While the cloth masks PSNS & IMF makes are considered “homemade,” King said the PSNS & IMF team aimed to find a design and materials that would protect the wearers as much as possible.

“Some of us made the suggestion through our chain of command,” said King. “Once we got approval, we got to work.”

The teams started with a basic mask template they found on the internet. After making some prototypes, PSNS & IMF shared photos of the masks with Naval Hospital Bremerton. Based on feedback from the hospital, the design was altered slightly and production began in earnest March 25. 

Several fabric workers each shift are assembling the cloth masks. When production first started, King estimated Shop 64 was producing around 200 masks a day. Production has since increased to around 500 masks a day.

“We use Grade A linen to make the masks, and we cut the linen out in two different directions, or what we call alternating bias,” said King. “We sat down with Code 106, Environmental, Safety and Health Programs and they gave us some specifications, which require four layers of alternating bias.”

The command utilizes Grade A linen regularly on projects, and the fabric is cut with a large computer-controlled fabric cutter.

In order to ensure the masks securely fit to wearers’ faces, workers from Shop 17, the Sheet Metal Shop, programmed a laser cutter to produce hundreds of bendable aluminum nose pieces.

The Shop 64 workers sewing the parts together wear gloves and masks to avoid contaminating the finished product.

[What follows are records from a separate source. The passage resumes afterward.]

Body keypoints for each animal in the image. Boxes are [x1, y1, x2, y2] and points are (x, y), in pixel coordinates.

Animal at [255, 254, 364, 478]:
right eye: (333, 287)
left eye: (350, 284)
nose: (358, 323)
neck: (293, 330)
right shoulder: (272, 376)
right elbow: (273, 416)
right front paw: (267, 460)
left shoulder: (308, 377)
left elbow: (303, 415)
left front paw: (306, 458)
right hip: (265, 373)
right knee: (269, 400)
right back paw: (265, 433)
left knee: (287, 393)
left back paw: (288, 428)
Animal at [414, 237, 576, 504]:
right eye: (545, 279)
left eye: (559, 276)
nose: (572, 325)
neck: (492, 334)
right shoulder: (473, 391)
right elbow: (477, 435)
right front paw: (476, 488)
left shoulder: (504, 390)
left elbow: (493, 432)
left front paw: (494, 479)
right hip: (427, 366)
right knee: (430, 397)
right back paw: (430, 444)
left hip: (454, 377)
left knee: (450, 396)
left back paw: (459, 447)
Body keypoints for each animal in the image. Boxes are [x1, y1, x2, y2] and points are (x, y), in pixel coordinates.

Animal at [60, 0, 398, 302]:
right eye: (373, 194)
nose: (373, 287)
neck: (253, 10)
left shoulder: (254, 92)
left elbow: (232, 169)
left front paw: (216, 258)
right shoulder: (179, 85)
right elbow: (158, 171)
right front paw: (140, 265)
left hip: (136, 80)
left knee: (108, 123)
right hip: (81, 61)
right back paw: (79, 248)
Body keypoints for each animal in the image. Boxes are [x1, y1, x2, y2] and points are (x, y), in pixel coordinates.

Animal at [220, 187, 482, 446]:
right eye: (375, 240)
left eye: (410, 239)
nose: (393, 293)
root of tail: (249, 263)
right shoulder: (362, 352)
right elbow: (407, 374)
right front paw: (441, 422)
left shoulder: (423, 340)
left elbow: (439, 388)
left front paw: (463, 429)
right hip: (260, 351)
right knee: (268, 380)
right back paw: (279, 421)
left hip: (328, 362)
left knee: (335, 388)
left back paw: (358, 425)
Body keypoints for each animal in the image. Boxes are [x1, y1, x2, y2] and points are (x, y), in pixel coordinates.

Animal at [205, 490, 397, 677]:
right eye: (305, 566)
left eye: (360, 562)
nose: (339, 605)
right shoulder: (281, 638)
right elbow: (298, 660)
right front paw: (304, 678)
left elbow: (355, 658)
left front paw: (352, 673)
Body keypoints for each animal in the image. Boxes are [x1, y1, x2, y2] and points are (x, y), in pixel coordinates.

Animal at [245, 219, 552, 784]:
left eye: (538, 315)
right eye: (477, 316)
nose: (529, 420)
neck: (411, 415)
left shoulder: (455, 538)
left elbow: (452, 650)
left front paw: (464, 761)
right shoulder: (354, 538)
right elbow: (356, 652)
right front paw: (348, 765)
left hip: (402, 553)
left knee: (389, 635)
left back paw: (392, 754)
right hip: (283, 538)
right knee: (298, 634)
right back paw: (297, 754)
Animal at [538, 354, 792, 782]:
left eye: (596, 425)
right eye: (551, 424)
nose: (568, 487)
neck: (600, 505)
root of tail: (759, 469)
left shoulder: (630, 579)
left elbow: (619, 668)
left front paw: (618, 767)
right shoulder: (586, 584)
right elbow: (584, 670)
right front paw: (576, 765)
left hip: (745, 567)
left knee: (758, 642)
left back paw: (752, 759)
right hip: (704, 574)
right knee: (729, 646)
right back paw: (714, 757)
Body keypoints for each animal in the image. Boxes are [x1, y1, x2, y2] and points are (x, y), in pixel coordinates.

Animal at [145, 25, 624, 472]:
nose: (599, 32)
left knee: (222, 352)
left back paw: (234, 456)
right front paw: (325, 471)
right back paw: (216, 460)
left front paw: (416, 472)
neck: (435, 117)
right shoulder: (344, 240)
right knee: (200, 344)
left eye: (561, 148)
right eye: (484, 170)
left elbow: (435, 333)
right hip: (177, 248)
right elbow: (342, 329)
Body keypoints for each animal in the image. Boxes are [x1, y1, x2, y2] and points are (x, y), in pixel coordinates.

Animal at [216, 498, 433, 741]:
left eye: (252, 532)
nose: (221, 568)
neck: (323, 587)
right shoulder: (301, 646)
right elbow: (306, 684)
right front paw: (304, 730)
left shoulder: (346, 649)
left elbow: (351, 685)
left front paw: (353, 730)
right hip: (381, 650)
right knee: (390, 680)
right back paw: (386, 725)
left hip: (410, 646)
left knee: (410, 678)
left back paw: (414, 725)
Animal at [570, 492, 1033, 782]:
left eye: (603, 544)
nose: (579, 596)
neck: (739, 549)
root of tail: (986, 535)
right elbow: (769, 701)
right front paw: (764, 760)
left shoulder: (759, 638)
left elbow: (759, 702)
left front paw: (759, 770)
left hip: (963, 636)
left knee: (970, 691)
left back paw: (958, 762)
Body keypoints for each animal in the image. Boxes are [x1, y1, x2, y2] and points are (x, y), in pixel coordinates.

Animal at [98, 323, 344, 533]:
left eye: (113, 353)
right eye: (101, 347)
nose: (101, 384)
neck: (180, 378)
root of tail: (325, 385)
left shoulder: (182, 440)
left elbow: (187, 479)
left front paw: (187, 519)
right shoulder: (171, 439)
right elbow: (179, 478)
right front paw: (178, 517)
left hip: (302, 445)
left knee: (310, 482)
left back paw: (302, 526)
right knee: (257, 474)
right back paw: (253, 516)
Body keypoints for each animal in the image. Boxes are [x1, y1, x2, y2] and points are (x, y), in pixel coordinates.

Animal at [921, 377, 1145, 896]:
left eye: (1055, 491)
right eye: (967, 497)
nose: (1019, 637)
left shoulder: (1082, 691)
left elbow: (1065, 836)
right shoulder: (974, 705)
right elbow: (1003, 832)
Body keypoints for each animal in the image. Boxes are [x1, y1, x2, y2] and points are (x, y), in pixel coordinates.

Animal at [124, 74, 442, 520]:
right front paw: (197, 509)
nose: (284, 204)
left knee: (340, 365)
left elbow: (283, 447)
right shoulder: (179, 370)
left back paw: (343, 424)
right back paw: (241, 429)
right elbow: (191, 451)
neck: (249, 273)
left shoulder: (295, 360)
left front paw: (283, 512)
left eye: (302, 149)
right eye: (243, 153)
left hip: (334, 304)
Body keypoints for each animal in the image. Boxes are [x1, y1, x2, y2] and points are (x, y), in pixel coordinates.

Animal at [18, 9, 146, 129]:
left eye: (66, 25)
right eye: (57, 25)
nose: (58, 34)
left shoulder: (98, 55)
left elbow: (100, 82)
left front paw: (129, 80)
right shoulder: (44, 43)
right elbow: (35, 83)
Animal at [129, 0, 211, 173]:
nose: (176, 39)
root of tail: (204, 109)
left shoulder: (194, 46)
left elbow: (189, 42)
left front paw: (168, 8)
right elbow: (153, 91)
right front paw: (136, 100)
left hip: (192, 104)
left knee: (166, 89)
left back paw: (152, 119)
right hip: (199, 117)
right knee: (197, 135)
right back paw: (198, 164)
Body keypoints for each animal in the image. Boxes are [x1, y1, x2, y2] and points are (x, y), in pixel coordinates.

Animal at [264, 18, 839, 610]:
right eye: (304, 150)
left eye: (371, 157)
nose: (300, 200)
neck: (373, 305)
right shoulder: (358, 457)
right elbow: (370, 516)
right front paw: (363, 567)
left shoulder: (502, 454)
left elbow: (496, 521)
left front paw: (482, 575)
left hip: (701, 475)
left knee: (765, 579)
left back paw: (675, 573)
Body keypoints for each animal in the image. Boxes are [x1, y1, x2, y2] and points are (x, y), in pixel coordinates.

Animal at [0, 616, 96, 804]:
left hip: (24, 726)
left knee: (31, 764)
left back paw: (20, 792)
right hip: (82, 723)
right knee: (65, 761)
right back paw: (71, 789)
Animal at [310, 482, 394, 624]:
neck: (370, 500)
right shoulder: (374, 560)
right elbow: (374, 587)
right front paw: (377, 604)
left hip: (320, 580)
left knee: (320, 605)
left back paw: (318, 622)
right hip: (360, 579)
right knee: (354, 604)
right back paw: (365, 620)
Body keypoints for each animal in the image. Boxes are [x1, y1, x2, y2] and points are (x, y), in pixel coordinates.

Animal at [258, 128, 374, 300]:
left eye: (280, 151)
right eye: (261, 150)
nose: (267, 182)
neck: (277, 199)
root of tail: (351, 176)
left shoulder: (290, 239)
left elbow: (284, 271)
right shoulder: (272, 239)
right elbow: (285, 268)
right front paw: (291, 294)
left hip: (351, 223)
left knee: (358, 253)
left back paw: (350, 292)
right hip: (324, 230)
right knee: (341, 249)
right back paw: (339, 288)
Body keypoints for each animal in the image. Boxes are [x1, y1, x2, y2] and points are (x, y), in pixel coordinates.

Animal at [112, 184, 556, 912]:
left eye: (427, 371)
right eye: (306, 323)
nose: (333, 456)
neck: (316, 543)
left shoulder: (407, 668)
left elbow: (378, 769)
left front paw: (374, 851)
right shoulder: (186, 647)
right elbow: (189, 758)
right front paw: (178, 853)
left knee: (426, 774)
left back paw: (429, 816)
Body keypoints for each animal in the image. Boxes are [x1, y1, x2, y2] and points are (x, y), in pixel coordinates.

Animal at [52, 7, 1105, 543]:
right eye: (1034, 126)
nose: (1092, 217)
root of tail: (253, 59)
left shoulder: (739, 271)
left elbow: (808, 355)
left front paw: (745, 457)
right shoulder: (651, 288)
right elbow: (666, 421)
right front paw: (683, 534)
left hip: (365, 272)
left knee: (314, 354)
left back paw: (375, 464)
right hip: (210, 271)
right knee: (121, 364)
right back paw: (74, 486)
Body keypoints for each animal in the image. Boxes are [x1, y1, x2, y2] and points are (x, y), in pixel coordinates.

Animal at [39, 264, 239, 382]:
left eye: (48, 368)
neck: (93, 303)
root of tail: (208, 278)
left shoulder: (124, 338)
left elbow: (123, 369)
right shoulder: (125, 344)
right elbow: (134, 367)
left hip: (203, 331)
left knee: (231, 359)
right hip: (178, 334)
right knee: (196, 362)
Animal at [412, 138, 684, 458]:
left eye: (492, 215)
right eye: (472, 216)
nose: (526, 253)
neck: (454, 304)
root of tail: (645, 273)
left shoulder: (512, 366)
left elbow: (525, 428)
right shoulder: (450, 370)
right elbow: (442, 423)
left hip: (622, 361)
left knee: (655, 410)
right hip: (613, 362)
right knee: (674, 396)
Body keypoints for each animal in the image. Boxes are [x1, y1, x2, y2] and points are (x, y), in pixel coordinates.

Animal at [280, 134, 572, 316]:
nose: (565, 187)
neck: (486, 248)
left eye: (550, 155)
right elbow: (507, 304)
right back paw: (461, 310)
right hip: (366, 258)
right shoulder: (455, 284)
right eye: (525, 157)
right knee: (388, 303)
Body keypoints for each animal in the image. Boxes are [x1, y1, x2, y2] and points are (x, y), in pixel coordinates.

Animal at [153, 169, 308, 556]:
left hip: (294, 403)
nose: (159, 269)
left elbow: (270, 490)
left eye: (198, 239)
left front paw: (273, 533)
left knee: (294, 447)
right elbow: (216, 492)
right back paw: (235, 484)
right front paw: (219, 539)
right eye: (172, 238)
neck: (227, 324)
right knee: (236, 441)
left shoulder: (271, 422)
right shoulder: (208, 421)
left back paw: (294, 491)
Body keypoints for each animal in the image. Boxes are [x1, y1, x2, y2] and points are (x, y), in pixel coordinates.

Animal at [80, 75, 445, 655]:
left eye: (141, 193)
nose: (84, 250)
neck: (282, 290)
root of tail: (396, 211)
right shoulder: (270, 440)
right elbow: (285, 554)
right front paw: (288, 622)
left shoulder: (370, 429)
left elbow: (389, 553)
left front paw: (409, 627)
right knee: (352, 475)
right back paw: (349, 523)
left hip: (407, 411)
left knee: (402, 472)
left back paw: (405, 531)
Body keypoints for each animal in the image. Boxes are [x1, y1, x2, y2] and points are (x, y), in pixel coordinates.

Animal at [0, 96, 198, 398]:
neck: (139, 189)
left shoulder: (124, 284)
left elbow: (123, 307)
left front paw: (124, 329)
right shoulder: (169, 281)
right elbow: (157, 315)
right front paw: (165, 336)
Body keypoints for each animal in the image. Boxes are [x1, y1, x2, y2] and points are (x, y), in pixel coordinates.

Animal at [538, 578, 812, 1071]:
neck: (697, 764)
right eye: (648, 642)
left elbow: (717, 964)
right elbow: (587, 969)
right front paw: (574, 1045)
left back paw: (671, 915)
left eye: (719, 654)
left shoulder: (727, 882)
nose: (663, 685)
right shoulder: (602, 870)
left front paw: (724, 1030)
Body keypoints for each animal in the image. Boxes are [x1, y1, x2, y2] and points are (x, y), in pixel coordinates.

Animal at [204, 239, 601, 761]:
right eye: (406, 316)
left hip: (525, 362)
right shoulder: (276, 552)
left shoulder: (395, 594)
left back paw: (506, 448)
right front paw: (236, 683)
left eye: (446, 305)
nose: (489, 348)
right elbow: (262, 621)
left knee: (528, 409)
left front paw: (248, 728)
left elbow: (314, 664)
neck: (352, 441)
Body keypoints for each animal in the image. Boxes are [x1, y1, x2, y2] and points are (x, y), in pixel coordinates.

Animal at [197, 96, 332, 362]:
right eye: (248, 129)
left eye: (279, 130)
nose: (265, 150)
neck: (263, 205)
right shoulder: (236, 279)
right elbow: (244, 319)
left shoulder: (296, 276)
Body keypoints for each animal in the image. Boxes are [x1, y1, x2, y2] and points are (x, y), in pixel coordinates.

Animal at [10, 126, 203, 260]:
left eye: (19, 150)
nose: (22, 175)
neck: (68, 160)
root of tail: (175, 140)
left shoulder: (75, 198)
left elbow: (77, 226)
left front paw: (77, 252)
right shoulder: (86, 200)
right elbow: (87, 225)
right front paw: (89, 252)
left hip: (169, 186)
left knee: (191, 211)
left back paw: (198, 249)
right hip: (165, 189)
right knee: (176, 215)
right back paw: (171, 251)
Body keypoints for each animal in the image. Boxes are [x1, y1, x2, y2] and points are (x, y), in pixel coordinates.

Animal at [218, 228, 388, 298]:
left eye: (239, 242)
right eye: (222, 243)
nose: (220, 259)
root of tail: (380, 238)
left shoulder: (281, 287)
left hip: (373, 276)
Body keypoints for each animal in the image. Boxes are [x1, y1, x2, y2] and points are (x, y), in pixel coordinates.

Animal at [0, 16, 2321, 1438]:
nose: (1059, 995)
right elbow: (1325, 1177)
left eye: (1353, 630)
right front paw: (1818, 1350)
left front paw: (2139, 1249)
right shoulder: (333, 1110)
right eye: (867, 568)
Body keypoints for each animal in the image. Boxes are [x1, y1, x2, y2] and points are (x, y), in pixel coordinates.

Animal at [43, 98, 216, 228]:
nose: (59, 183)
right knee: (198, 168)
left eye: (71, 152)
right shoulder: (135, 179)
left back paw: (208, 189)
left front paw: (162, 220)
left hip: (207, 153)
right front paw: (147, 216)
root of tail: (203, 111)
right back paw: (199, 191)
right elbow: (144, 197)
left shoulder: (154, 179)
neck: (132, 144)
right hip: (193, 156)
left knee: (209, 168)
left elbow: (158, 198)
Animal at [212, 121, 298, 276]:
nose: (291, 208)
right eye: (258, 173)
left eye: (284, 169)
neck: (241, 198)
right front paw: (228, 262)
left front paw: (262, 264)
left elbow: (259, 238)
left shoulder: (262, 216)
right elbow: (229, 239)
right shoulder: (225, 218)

3D-printing and plastics expertise

Workers in Shop 31, Toolmakers Shop, also realized they could produce a piece of personal protective equipment to help protect the workforce. According to Steve Christensen, an additive manufacturing coordinator with Shop 31, his teammates focused on designing and 3D printing plastic face shields, similar to those used by medical professionals.

The team utilized an open-source 3D-printing file and divvied up the work. One group programmed a laser engraver to begin cutting out the 1mm thick polycarbonate face shields. The polycarbonate is the big clear part of a face shield that protects the wearer’s eyes, mouth and nose from sprayed contaminants.

According to Christensen, this is about twice as thick as polycarbonate used on many commercially available face shields. The design used by the PSNS & IMF team includes a simple way for the polycarbonate face shields to be snapped together with the ABS plastic head pieces.

A second group is using 3D printers to make the head pieces. They are currently printing 54 head pieces a day. Christensen said they could quickly double production by using additional printers if called upon to do so.

“We chose ABS plastic because these masks will have to be cleaned with alcohol after they are used,” said Christensen. “ABS plastic is non-reactive to alcohol and doesn’t soak up any of the solvent we use in the finishing part of manufacturing process.”

These printers are normally used by PSNS & IMF to make prototypes, mock-ups, training aids and valves.

“This COVID-19 pandemic is bringing new challenges to us every day,” said Wolfson. “We are lucky we have a dedicated mission-oriented team who care not only for their own teammates, but for the community at large.”